PM: Old Gamboa Road & Summit Ponds (5 minutes from Canopy Tower)

This afternoon we are off to Old Gamboa Road! This is the original road that extended to Gamboa; once a passageway for traffic, now it is a wide footpath, grown over by tall grasses bordering open areas and surrounded by patches of forest and wetlands. It is a great place to search for Dimorphic Skipper, Golden White, Togarna Hairstreak, Molina and Lucianus metalmarks, Green, Hecale and Melpomene longwings, Whitened and Orange-patched crescents, Banded and White peacocks, Stub-tailed Morpho, Golden-snouted Sootywing, Two-eyed Eighty-Eight, Dusky Owl-Butterfly, Polymnia Tigerwing, Hermes and Plain satyrs, Great White Longtail, Trailside Skipper and much more. After a grand afternoon of butterflying, we will return to the tower in time to freshen up for dinner. DINNER AT CANOPY TOWER.


Day 8
Departure

After a satisfying breakfast at the Canopy Tower, we can scan the canopy one final time for any butterflies we have missed and those we enjoy seeing daily, before saying “adios” and heading to the airport to catch our return flights home. The tour officially ends after breakfast.
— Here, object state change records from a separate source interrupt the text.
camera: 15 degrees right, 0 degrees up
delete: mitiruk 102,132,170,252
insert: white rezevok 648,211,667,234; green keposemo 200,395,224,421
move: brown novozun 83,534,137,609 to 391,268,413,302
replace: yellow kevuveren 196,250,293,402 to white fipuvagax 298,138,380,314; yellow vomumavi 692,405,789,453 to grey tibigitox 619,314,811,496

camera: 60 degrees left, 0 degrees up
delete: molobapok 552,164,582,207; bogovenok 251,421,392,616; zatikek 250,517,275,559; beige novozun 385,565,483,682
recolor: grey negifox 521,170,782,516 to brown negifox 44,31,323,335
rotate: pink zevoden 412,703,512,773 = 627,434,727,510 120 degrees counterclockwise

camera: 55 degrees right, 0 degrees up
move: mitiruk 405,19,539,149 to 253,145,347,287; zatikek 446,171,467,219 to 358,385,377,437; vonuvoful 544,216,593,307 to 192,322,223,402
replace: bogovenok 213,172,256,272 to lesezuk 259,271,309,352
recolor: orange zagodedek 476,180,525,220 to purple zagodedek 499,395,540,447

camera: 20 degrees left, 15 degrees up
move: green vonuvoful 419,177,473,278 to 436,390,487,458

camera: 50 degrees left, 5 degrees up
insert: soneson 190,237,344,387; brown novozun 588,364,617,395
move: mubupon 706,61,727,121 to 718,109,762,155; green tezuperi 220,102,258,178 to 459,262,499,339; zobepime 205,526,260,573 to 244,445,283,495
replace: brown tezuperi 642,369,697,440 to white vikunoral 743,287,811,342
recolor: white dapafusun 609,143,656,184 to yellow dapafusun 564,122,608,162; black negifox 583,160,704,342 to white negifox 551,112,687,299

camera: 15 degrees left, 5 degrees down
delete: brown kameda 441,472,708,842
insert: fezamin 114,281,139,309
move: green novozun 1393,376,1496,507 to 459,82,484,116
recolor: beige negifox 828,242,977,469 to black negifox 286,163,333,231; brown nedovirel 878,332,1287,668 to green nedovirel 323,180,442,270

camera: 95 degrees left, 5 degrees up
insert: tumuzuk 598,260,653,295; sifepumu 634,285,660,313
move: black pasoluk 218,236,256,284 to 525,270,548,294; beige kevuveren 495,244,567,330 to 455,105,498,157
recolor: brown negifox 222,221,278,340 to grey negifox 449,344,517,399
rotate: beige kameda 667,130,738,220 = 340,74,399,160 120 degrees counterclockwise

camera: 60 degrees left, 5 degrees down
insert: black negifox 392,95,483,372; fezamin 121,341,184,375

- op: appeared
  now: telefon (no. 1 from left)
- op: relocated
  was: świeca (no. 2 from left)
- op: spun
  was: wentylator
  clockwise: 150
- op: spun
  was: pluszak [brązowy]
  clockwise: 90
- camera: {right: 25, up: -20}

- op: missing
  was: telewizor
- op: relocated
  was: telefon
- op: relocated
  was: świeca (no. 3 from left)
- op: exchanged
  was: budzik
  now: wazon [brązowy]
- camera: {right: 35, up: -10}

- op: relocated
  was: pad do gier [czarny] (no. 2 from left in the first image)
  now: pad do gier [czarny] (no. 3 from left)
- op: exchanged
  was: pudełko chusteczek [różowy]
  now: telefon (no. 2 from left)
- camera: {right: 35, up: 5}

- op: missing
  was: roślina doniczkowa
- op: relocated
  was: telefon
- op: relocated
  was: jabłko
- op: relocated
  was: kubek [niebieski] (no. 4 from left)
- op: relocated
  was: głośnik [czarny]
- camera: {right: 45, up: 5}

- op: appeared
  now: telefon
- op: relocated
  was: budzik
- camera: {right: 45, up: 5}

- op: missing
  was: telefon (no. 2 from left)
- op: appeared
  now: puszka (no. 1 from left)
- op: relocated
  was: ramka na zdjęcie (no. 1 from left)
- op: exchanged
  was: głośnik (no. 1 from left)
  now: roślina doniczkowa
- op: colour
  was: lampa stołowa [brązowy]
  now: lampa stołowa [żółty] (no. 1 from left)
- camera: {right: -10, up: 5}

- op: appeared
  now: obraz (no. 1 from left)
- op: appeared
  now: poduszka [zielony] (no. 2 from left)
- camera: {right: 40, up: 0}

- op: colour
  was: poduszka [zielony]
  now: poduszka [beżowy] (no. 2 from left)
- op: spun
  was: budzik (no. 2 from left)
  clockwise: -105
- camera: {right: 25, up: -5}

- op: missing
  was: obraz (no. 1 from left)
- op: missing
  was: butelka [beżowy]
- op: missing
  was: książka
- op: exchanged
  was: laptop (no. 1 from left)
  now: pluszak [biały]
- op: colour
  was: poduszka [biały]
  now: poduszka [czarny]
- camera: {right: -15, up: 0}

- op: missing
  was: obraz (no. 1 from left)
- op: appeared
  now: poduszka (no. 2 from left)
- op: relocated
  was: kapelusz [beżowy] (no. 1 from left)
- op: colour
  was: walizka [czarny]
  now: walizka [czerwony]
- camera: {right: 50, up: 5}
If you are joining us for Butterflies of Canopy Camp Darien, we will depart after an early breakfast to head to Canopy Camp!
 

Please note that this itinerary may change without prior notice due to weather, alterations in habitat or other conditions.

Banded Owl-Butterfly
Banded Owl-Butterfly (Caligo atreus)
Jenn SinasacTino Sanchez

Meet Our Guides

This tour will be led by Canopy Lodge guide Tino Sanchez and Canopy Family biologist Linda Harrison. Tino has been photographing and learning the butterflies around the Canopy Family lodges for several years now. His knowledge and love for butterflies is obvious. Linda had studied butterflies in Florida for 20 years prior to moving permanently to Panama in 2011. Since then, she has feverishly been learning the butterflies of Panama - along with the plants associated - and, with Tino, are perfect complements to each other in the field. Tino and Linda look forward to sharing the butterflies of Panama with you!